PROFESSOR EKSERDJIAN has brought together a career’s worth of knowledge of Italian art to focus on a subject that, while widely commented on, has not received detailed analysis.
His study covers the development from the 13th century to the beginning of the Baroque century with the Carracci and Caravaggio. It goes well beyond Peter Humfrey and Martin Kemp’s 1990 The Altarpiece in the Renaissance and supplements Eve Borsook and Fiorella Gioffredi’s invaluable Italian Altarpieces 1250-1550 (1994).
Figurative decoration at the altar, both painted and sculptural, originated in the antependia that were placed on the front of the altar, behind which the priest celebrated mass facing ad populum.
Liturgical changes in the 13th century and the efflorescence in building subsidiary side altars and chapels led to the priest’s standing with his back to the people, obscuring the front of the altar; a single image or a more complex triptych or polyptych developed, in front of which the priest said mass. By the end of the 16th century, the sacrifice of the mass governed the suitability of subjects depicted immediately above.
Ekserdjian concerns himself with hundreds of surviving examples, from churches in Italy to collections worldwide. They are broadly classified as immagini (icons, but not narrowly in the Orthodox tradition), historie (narratives; the Gospel narratives in Italian are historie), and misterie.
After an opening chapter on patronage and a survey of surviving contracts, he examines the polyptychs of the Virgin and Child with saints and then the narrative altarpieces of the Virgin and Child, of the saints, and of associated mysteries.
The final chapters examine the structure of the altarpieces with the predella scenes often included below the principal altarpiece, providing running commentaries on the lives of saints. A final, slightly rushed, chapter looks at the changes that occurred from 1560 to 1610 in the wake of the canons of the Council of Trent’s 25th session, 3-4 December 1563 (printed in an appendix).

Collection entries

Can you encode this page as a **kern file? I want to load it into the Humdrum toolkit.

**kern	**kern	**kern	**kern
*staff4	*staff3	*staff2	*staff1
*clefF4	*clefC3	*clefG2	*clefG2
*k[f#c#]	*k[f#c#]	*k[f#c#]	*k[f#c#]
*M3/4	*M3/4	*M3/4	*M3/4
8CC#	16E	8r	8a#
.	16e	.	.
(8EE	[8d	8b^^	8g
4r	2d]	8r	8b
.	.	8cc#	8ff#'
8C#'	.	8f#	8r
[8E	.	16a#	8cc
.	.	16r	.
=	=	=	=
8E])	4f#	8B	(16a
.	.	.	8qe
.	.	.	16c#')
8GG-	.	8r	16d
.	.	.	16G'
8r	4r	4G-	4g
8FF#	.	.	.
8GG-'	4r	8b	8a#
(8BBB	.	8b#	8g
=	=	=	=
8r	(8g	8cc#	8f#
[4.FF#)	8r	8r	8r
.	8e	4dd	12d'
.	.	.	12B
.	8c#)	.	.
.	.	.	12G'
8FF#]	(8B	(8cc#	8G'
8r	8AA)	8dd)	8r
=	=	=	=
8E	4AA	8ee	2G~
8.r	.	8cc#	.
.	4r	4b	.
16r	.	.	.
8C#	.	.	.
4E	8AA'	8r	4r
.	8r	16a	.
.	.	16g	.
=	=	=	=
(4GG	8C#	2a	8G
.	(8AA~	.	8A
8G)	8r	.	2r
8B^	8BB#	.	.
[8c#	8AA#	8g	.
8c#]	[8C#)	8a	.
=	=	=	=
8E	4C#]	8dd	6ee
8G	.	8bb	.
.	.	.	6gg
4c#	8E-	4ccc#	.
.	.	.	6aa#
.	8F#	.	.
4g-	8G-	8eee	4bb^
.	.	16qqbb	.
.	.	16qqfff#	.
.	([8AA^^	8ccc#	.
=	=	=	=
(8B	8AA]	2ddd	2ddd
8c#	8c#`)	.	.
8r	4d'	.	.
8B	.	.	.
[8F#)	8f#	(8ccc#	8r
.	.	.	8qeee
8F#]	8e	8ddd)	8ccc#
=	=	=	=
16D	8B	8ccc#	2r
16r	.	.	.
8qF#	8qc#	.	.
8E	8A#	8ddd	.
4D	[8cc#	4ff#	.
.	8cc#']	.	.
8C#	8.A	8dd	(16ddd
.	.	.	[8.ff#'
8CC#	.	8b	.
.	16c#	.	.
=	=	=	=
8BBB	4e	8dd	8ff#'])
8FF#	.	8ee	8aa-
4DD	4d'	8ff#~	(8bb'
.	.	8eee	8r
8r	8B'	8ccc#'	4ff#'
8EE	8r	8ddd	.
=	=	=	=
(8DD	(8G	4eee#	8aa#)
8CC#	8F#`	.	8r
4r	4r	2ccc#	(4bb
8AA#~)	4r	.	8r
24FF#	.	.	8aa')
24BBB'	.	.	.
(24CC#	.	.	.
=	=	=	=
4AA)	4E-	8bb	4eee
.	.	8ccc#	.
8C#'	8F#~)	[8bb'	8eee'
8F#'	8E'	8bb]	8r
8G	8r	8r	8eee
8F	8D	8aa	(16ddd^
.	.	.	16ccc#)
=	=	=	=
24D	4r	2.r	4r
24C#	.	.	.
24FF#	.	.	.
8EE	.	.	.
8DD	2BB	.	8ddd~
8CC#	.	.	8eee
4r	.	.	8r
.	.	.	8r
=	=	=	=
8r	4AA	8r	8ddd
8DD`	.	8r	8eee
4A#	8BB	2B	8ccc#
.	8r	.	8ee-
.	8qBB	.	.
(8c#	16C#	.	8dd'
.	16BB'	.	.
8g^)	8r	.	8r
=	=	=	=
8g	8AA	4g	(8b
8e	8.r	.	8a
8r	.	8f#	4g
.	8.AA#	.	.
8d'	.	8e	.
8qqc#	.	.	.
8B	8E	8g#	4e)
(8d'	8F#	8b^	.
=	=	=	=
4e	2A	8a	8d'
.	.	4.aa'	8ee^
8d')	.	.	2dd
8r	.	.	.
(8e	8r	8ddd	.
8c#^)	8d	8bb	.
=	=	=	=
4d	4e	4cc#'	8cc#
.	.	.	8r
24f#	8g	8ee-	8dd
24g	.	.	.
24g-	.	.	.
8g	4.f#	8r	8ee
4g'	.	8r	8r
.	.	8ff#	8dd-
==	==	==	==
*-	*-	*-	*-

---

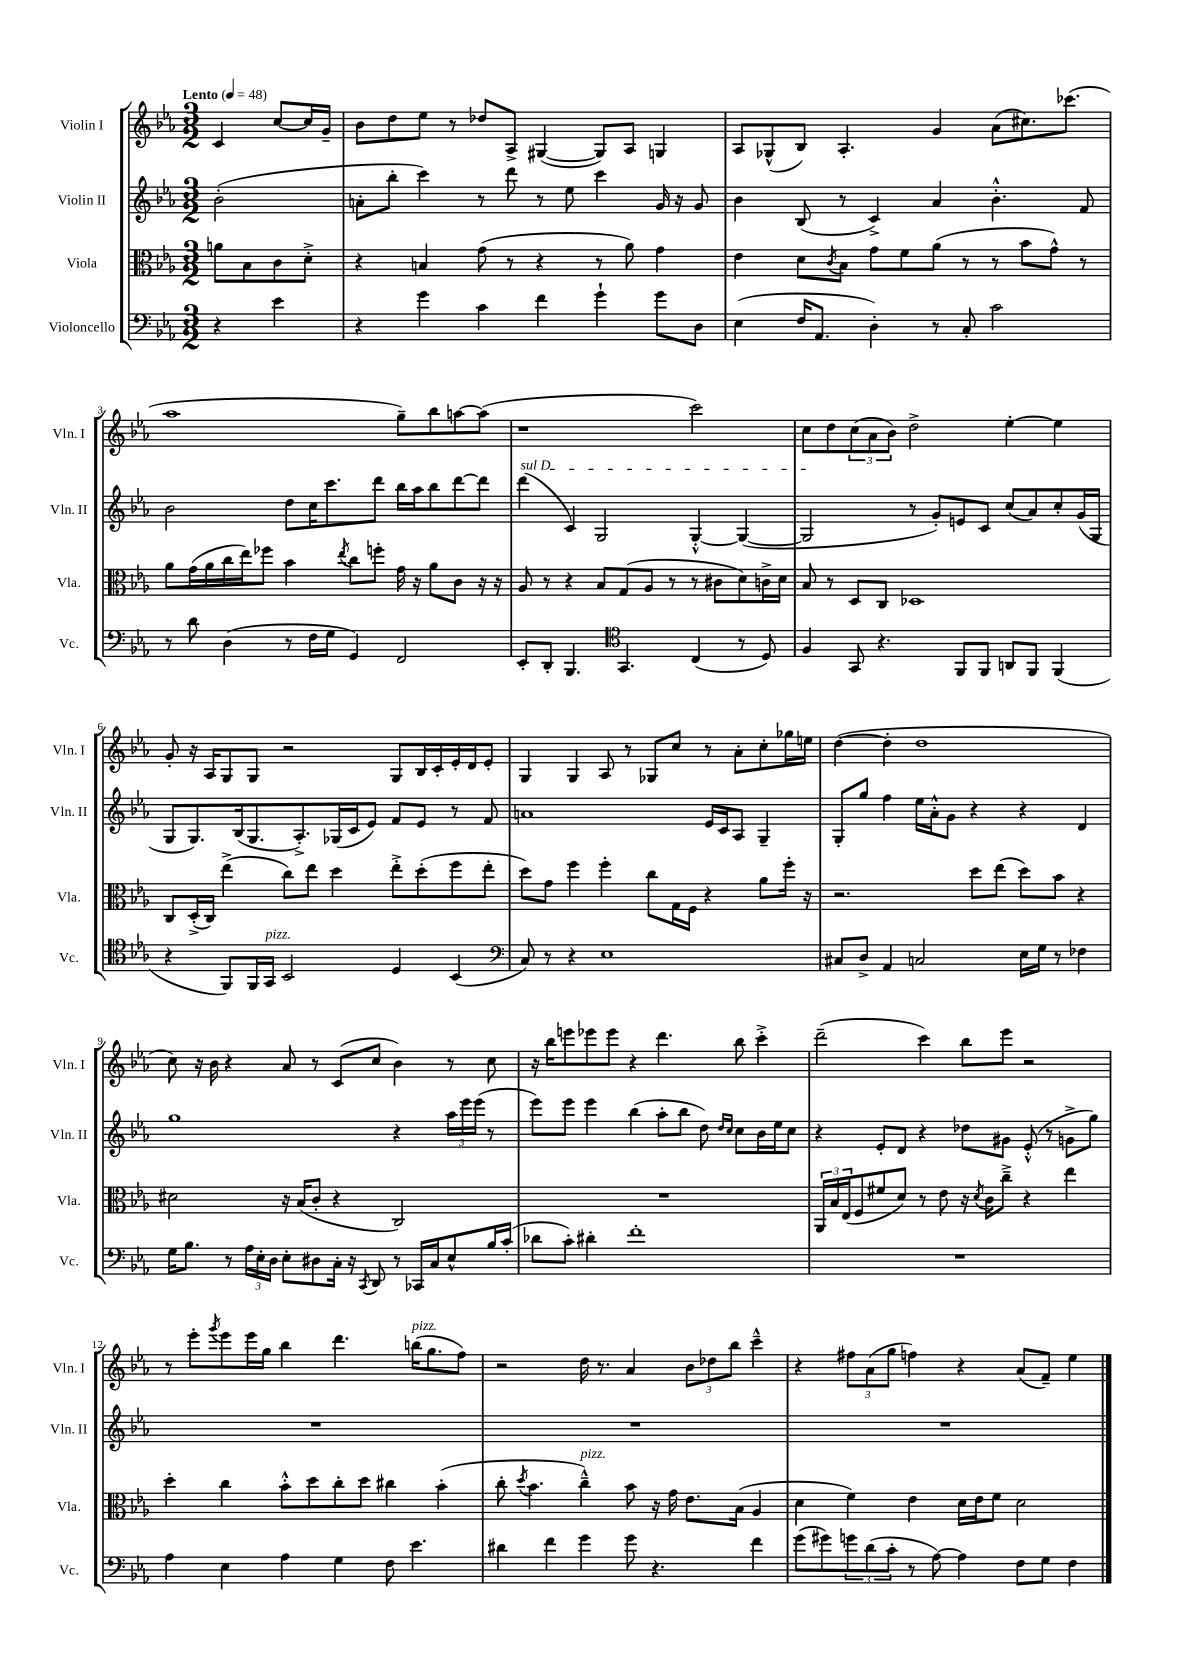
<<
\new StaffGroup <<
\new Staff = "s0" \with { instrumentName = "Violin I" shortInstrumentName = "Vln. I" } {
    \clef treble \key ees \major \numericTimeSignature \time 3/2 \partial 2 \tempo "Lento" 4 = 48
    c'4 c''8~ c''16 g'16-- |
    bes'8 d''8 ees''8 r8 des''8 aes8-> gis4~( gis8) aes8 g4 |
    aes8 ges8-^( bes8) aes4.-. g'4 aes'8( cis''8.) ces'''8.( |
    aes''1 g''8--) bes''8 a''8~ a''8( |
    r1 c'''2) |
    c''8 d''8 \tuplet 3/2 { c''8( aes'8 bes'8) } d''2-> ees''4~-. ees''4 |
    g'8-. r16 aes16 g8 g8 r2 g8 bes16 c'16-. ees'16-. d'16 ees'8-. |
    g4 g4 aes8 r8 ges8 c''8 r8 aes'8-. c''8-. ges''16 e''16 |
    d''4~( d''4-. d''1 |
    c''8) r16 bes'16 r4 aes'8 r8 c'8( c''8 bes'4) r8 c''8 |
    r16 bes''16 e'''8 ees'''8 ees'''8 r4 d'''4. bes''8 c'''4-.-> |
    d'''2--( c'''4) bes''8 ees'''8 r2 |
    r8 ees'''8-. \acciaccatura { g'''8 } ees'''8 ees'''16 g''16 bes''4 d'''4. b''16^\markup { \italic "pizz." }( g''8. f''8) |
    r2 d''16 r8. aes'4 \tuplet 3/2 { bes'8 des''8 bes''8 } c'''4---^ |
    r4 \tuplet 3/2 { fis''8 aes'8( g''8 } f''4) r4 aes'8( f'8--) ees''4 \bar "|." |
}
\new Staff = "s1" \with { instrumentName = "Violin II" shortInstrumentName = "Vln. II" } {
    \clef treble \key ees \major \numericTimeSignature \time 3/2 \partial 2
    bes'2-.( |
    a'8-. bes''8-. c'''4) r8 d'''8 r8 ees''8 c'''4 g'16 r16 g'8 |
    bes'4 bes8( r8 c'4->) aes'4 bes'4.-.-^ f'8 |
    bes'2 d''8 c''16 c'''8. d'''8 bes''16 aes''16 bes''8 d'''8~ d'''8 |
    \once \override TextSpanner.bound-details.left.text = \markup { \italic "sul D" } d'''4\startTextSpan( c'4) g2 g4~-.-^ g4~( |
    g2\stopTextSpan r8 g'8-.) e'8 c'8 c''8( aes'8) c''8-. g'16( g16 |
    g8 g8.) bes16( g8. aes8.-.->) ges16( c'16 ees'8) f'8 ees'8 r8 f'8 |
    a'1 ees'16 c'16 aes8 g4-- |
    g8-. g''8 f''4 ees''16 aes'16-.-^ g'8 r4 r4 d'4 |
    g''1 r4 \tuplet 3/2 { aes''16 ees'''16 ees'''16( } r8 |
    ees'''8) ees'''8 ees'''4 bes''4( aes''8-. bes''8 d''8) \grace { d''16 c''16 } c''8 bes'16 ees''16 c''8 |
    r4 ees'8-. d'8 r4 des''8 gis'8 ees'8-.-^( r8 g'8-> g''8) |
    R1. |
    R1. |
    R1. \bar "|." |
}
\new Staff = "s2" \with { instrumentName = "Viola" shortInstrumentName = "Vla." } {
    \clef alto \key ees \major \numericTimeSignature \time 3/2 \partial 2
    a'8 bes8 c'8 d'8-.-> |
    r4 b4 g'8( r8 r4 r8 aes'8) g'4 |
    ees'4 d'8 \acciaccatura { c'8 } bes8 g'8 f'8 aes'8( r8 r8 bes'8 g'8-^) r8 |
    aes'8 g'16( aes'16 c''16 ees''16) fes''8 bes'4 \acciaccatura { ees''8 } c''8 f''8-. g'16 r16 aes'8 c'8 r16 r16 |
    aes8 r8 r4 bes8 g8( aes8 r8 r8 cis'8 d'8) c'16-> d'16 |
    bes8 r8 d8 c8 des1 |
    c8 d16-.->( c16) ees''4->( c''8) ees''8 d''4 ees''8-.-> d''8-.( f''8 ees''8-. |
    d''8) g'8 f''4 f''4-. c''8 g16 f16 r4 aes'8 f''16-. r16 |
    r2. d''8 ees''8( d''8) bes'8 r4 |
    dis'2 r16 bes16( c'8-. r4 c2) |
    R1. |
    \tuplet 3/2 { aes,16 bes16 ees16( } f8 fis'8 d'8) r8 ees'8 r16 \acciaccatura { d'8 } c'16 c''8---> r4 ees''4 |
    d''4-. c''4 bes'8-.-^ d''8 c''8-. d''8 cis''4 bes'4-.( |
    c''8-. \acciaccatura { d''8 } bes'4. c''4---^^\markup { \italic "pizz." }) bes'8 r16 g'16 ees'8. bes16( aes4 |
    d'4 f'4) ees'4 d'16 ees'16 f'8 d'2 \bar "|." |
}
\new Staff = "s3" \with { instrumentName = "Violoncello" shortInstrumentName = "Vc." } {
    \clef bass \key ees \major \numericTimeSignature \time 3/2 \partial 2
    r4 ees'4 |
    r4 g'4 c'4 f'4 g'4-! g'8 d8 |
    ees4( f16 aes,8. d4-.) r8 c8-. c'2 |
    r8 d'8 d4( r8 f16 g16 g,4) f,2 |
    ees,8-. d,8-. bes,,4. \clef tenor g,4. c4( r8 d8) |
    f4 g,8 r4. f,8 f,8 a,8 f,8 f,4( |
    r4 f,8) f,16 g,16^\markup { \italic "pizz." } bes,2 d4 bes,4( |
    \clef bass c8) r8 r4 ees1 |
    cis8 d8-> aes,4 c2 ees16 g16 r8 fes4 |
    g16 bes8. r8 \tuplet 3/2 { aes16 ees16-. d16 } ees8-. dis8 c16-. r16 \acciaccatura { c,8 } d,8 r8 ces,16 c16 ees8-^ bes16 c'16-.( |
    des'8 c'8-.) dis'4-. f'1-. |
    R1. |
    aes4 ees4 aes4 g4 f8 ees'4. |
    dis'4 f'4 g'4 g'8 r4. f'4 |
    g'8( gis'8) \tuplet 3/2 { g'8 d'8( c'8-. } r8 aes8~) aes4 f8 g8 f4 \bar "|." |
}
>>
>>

_LIST OF TASKS_
**a)** Answer these questions about the altarpiece review:
(i) With which painters does the study's coverage reach the beginning of the Baroque century?
(ii) Into what three broad classes are the surviving altarpieces sorted?
(iii) What does the book print in an appendix?
**b)** Carry the altarpiece review forward from its last sentence.

_RESULTS OF THE TASKS_
**a)**
(i) The Carracci and Caravaggio.
(ii) Immagini, historie and misterie.
(iii) The canons of the Council of Trent's 25th session, 3-4 December 1563.

**b)**
I would have welcomed a slightly earlier start to explain the influence that Greek Orthodox icons had on the format and type of altarpieces and some recognition of how sources outside the Italian peninsula occasioned diversions.
For instance, he claims that the Sienese Marco Pino’s altarpiece in Naples of the Virgin and Child with saints has an “unparalleled” image of St Ignatius of Antioch, who is seen kneeling in front of a vision of the Virgin and Child between two lions, one of which is attacking his shoulder and biting through his cope. In Orthodox icons, the Early Church Father is depicted between two lions, and The Golden Legend picked up on this.
The publisher is generous with 250 reproductions, but Ekserdjian necessarily examines altarpieces that are not illustrated with such enthusiasm that I spent a great deal of my time following his footnotes to rather obscure sources.
Of the five altarpieces of Francesco Raibolini, called Il Francia (c.1497-c.1517), in which St Sebastian appears, I traced the Purification of the Virgin to a Sacra Conversazione now in the Capitoline Museum, begun c.1514 for the Church of San Domenico in Reggio, but so far have found only three of the others.
In the absence of any correlation to Louis Reau’s still authoritative Iconographie de L’Art Chrétien (1955-59) a gazette of all the altarpieces discussed would have been a real help, alongside the appendix of 117 narrative representations of saints.
Canon Nicholas Cranfield is the Vicar of All Saints’, Blackheath, in south London.
The Italian Renaissance Altarpiece: Between icon and narrative
David Ekserdjian
Yale £60
(978-0-300-25364-1)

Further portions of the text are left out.